Update the lines starting at the beginning of the records and ending at the line containing "der Erforschung des medizinischen Nutzens von" by replacing "Marihuana" with "Hanf" and leaving everything else unchanged. Return only those lines.
START ENTRIES PROVIDED
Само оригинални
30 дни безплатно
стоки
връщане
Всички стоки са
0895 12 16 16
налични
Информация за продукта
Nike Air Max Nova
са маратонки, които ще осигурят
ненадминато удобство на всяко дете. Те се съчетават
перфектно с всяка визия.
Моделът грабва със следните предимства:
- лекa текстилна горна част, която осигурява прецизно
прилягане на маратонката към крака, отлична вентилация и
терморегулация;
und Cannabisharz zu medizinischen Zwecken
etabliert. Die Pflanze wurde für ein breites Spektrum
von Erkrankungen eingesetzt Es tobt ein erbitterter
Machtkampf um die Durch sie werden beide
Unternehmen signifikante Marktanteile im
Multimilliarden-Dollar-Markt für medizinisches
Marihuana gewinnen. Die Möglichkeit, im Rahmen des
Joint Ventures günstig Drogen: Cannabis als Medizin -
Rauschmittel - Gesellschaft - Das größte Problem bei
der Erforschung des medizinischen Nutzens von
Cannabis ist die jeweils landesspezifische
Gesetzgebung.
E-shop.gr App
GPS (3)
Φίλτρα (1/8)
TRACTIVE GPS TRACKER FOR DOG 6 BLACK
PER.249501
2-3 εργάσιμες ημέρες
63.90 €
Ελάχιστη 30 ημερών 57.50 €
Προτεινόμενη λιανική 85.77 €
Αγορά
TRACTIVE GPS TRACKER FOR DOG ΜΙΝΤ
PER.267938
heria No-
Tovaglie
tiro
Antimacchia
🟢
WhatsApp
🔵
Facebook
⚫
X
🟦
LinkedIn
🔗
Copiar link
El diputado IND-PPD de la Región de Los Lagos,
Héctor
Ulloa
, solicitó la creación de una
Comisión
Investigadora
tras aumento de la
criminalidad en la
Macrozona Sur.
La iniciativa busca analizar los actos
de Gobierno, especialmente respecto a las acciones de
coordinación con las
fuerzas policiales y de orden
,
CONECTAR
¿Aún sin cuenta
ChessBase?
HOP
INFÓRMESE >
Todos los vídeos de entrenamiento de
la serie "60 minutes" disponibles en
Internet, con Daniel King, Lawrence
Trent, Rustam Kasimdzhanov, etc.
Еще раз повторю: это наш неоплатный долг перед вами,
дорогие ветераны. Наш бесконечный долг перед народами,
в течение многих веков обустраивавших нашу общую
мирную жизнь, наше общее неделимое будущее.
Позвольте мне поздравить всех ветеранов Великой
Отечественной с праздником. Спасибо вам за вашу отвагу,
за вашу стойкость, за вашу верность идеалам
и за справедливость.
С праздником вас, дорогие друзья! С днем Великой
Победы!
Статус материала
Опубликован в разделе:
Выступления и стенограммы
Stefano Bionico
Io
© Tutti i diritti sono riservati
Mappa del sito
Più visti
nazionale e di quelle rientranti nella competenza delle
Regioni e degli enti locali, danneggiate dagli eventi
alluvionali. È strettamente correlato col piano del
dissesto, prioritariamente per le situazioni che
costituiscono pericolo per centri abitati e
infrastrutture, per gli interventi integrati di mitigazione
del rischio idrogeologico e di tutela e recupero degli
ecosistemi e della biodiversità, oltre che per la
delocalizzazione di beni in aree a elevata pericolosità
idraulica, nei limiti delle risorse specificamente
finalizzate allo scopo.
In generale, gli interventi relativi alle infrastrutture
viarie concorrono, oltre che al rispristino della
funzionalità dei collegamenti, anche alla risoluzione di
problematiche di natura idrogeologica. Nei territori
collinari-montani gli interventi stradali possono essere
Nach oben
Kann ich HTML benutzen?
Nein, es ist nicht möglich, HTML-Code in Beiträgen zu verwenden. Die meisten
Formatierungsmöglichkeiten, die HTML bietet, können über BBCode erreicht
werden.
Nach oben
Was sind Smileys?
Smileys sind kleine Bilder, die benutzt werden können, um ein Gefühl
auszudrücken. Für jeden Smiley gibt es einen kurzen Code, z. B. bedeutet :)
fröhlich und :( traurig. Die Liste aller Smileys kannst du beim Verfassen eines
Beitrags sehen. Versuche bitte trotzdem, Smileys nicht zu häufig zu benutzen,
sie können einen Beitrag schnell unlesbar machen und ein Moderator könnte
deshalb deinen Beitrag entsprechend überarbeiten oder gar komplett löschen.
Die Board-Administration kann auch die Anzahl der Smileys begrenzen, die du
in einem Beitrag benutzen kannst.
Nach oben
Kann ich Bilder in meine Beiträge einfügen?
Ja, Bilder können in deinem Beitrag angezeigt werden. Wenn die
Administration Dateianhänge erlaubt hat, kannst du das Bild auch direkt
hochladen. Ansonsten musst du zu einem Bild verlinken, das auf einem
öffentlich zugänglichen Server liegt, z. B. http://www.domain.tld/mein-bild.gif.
END ENTRIES PROVIDED
WORKED SOLUTION:
Само оригинални
30 дни безплатно
стоки
връщане
Всички стоки са
0895 12 16 16
налични
Информация за продукта
Nike Air Max Nova
са маратонки, които ще осигурят
ненадминато удобство на всяко дете. Те се съчетават
перфектно с всяка визия.
Моделът грабва със следните предимства:
- лекa текстилна горна част, която осигурява прецизно
прилягане на маратонката към крака, отлична вентилация и
терморегулация;
und Cannabisharz zu medizinischen Zwecken
etabliert. Die Pflanze wurde für ein breites Spektrum
von Erkrankungen eingesetzt Es tobt ein erbitterter
Machtkampf um die Durch sie werden beide
Unternehmen signifikante Marktanteile im
Multimilliarden-Dollar-Markt für medizinisches
Hanf gewinnen. Die Möglichkeit, im Rahmen des
Joint Ventures günstig Drogen: Cannabis als Medizin -
Rauschmittel - Gesellschaft - Das größte Problem bei
der Erforschung des medizinischen Nutzens von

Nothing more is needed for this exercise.